Segment Start: Task data

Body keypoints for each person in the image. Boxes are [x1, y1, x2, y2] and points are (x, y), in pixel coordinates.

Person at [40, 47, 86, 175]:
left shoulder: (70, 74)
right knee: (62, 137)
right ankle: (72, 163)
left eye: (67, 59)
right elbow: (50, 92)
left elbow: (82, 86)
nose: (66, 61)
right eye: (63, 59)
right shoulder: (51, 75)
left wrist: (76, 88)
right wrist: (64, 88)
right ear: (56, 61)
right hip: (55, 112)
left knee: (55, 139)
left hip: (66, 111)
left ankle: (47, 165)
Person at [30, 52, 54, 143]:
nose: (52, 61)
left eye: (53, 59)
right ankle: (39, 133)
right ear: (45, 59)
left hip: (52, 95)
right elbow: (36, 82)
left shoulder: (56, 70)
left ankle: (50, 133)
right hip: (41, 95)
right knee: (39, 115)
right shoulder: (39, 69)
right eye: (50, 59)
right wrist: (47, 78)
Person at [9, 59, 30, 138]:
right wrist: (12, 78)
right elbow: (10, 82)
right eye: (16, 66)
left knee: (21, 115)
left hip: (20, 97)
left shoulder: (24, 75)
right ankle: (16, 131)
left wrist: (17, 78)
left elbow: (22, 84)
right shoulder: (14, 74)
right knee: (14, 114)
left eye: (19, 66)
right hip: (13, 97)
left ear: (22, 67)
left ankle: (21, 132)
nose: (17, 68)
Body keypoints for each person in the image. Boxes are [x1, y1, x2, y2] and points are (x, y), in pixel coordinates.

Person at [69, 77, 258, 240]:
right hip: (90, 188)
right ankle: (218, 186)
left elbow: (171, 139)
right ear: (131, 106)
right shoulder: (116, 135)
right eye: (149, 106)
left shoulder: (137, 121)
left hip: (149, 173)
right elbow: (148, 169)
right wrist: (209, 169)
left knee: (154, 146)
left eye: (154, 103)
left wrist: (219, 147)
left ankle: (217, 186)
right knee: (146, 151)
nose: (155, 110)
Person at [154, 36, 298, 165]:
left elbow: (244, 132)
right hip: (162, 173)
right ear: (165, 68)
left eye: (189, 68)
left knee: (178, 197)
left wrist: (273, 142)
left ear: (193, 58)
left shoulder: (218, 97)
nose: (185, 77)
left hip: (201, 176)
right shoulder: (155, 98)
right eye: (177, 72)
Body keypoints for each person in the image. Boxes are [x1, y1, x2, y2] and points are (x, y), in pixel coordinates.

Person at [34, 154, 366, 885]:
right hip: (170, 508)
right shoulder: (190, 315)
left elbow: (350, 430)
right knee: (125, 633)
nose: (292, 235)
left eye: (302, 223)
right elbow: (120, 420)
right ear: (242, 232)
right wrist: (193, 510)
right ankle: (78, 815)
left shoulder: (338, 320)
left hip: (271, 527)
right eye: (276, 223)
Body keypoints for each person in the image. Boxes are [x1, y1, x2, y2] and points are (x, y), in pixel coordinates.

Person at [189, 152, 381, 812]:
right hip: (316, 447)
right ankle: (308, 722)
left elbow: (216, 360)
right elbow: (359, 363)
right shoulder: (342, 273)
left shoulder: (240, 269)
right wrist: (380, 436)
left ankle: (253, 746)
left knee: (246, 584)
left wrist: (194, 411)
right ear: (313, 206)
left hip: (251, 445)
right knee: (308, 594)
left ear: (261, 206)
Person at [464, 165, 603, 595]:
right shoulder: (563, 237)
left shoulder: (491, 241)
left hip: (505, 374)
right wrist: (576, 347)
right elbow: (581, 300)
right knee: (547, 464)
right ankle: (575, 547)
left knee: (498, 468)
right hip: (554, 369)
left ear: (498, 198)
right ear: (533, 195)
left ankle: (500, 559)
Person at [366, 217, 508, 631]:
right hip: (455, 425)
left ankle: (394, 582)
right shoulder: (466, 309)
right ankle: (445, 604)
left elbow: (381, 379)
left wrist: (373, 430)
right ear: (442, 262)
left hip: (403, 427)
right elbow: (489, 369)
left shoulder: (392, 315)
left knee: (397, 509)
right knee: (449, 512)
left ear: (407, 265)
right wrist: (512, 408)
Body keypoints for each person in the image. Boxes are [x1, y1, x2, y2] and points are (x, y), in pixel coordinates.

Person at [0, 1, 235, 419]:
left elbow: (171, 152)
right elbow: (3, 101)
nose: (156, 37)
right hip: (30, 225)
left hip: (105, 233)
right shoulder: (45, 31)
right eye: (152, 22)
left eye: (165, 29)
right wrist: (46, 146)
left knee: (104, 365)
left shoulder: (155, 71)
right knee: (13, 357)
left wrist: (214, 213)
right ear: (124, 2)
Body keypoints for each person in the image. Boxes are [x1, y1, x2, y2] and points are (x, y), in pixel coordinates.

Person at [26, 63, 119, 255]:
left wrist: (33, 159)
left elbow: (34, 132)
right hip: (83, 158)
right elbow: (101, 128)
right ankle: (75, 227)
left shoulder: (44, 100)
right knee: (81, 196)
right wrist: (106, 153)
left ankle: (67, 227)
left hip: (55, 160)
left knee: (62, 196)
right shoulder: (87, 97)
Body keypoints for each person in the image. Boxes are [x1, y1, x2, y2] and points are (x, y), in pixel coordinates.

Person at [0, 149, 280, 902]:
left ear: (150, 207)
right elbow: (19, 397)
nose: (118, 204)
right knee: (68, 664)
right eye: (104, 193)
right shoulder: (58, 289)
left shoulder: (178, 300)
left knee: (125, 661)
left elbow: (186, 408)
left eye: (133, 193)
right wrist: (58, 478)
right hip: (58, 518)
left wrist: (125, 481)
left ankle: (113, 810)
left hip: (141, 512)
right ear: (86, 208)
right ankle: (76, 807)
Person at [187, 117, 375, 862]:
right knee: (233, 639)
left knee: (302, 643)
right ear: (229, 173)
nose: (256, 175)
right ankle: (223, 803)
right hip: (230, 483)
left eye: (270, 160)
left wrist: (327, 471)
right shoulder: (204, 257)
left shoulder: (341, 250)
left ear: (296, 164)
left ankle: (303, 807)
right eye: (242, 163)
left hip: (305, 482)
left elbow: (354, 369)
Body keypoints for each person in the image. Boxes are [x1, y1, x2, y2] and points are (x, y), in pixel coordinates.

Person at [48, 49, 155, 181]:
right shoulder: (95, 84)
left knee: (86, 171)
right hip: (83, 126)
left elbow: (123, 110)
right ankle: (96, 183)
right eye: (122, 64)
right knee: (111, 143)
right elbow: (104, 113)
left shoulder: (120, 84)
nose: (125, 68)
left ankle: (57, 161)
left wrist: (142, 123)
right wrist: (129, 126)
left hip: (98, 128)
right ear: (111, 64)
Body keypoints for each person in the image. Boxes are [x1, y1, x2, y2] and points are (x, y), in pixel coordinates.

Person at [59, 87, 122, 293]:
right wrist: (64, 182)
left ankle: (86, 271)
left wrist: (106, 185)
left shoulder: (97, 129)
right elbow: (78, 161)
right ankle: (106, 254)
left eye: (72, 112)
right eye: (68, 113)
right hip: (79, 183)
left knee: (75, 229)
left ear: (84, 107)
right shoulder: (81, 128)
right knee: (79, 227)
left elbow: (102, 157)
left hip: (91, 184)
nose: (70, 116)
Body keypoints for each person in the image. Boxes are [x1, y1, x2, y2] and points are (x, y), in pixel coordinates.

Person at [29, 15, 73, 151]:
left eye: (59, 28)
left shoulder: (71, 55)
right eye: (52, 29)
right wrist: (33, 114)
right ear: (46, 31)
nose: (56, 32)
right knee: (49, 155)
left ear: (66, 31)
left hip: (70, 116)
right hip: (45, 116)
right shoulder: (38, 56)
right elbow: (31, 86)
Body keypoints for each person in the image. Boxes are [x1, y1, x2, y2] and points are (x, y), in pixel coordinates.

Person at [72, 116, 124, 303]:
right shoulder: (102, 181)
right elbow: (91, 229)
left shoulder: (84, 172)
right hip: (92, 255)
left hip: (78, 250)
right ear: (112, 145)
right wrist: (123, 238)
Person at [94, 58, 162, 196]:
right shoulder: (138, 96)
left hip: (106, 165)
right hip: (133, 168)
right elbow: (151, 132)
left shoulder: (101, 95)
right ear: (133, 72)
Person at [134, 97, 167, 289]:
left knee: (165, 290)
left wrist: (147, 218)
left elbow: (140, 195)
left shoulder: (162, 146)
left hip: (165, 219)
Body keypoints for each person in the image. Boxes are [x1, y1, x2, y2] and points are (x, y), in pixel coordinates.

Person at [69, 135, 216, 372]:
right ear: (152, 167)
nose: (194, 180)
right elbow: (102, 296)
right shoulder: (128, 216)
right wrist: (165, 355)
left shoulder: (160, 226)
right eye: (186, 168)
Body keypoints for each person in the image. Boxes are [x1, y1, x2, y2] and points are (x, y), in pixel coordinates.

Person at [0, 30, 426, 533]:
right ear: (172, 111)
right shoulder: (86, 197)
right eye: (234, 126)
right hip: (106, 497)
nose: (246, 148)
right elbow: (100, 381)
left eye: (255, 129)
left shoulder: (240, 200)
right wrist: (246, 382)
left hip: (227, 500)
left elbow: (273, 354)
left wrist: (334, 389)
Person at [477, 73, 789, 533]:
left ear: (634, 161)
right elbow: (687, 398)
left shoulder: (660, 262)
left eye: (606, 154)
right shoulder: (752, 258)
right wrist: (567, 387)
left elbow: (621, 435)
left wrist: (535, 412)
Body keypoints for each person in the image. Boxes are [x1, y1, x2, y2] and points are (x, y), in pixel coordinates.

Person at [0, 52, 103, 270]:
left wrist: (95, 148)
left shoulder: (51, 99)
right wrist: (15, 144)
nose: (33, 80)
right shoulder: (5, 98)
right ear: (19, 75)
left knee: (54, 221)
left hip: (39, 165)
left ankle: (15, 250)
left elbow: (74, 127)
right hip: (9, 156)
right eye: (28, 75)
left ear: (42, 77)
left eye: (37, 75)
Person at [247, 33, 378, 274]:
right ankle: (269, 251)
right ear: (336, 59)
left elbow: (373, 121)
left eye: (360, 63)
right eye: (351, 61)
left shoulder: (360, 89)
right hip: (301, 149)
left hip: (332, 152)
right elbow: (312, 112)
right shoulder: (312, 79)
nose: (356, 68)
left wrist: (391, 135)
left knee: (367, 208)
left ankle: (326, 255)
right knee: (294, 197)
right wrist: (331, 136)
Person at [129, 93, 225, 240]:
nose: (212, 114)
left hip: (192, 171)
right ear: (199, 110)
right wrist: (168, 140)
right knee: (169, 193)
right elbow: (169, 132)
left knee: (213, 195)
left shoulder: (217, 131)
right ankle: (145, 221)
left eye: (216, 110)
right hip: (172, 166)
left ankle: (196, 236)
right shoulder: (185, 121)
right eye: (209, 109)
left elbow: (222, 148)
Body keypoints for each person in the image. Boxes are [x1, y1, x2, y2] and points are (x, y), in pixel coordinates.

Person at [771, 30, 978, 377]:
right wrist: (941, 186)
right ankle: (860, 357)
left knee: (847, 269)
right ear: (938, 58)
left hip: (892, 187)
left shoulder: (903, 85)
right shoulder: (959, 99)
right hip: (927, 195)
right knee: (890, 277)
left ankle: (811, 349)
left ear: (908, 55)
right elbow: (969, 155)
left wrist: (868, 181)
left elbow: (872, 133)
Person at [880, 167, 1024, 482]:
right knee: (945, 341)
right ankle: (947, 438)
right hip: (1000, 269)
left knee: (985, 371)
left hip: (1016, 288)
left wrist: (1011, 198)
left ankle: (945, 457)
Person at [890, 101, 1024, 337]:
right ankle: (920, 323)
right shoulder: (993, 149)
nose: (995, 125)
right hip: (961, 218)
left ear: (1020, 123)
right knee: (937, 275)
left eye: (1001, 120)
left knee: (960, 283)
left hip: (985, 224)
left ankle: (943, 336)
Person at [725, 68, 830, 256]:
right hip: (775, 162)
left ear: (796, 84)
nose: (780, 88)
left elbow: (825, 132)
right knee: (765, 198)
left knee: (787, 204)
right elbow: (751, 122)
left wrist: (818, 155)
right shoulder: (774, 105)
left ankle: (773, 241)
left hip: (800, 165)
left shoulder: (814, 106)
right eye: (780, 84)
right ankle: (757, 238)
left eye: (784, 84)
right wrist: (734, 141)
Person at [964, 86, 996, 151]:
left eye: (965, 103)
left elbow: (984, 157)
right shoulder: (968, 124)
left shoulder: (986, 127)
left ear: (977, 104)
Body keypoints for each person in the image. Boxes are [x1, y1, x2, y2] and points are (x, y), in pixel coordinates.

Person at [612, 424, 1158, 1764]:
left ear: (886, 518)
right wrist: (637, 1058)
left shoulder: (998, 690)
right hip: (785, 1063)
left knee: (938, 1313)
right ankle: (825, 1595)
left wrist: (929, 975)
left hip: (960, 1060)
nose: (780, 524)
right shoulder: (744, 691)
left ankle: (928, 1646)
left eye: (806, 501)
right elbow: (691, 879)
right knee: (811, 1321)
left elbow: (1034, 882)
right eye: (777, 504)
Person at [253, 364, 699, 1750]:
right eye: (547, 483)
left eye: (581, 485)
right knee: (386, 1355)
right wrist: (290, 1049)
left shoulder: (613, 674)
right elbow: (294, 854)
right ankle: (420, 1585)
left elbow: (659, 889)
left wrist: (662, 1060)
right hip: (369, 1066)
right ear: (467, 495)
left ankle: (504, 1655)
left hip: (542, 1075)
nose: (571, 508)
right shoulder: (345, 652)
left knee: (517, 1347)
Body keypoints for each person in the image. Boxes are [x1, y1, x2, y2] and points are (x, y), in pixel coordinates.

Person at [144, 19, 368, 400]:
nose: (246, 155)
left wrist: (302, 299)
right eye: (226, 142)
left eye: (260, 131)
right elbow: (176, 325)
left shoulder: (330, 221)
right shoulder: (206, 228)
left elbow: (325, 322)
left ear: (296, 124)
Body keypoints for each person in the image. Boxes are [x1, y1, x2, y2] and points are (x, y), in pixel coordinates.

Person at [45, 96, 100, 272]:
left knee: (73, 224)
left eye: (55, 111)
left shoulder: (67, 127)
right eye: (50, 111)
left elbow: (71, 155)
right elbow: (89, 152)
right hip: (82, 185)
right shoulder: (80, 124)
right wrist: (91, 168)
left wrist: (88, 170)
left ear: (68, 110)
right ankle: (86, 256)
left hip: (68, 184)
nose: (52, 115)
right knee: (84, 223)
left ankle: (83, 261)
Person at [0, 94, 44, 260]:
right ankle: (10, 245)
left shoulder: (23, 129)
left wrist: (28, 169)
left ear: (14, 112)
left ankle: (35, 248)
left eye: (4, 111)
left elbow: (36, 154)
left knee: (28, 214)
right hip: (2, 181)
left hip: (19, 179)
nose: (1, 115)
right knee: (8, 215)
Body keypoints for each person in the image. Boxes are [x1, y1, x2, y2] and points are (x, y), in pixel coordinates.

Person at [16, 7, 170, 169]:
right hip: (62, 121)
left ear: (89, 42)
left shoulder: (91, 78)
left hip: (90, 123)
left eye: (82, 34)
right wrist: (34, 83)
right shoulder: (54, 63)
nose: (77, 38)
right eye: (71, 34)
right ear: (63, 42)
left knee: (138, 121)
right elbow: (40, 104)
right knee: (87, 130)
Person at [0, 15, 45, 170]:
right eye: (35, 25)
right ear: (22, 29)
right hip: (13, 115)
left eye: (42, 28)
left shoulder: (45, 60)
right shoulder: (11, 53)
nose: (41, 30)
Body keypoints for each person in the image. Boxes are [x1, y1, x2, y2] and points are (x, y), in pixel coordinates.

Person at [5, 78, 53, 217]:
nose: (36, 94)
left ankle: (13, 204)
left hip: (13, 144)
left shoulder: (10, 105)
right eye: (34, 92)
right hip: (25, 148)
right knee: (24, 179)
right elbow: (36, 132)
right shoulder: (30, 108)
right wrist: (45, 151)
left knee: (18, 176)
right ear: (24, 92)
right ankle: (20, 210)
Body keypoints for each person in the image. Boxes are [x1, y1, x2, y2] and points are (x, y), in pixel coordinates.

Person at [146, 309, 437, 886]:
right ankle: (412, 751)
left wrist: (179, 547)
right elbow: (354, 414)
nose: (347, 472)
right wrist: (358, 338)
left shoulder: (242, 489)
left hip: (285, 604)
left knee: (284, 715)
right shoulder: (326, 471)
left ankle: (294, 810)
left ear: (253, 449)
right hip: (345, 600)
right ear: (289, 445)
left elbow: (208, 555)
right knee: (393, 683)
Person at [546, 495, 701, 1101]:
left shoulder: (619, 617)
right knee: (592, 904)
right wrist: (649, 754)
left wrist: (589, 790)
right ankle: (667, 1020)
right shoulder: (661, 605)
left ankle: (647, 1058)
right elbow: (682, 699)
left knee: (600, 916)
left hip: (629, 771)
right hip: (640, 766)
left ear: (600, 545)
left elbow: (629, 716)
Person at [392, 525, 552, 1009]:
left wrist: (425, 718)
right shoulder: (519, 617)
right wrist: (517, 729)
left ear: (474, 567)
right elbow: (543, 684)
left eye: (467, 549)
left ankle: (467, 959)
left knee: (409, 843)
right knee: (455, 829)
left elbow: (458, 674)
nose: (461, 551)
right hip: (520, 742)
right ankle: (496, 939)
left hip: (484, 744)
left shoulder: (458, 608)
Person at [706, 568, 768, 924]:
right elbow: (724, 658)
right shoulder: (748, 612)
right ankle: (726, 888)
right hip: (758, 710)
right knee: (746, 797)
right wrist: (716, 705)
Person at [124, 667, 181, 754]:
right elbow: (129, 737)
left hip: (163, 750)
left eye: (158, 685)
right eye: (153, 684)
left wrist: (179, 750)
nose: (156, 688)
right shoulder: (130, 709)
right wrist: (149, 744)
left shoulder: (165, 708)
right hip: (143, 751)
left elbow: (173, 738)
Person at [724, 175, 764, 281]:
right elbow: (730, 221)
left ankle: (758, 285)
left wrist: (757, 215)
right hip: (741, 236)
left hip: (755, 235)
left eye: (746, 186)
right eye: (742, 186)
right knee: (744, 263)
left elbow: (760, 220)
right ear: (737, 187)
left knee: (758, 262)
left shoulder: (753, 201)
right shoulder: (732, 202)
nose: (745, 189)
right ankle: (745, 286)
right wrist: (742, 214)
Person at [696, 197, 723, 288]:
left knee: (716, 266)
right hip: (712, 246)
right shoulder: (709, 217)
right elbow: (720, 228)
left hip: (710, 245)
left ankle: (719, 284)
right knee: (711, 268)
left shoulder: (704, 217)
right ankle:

Segment End: Task data

What you should do: Nothing but the lines above from the one containing "left shoulder: (56, 70)" through the one containing "right shoulder: (116, 135)" should appear in the answer, each repeated exactly.

Written solution:
left shoulder: (56, 70)
left ankle: (50, 133)
right hip: (41, 95)
right knee: (39, 115)
right shoulder: (39, 69)
right eye: (50, 59)
right wrist: (47, 78)
Person at [9, 59, 30, 138]:
right wrist: (12, 78)
right elbow: (10, 82)
right eye: (16, 66)
left knee: (21, 115)
left hip: (20, 97)
left shoulder: (24, 75)
right ankle: (16, 131)
left wrist: (17, 78)
left elbow: (22, 84)
right shoulder: (14, 74)
right knee: (14, 114)
left eye: (19, 66)
right hip: (13, 97)
left ear: (22, 67)
left ankle: (21, 132)
nose: (17, 68)
Body keypoints for each person in the image. Boxes are [x1, y1, x2, y2] and points are (x, y), in pixel coordinates.

Person at [69, 77, 258, 240]:
right hip: (90, 188)
right ankle: (218, 186)
left elbow: (171, 139)
right ear: (131, 106)
right shoulder: (116, 135)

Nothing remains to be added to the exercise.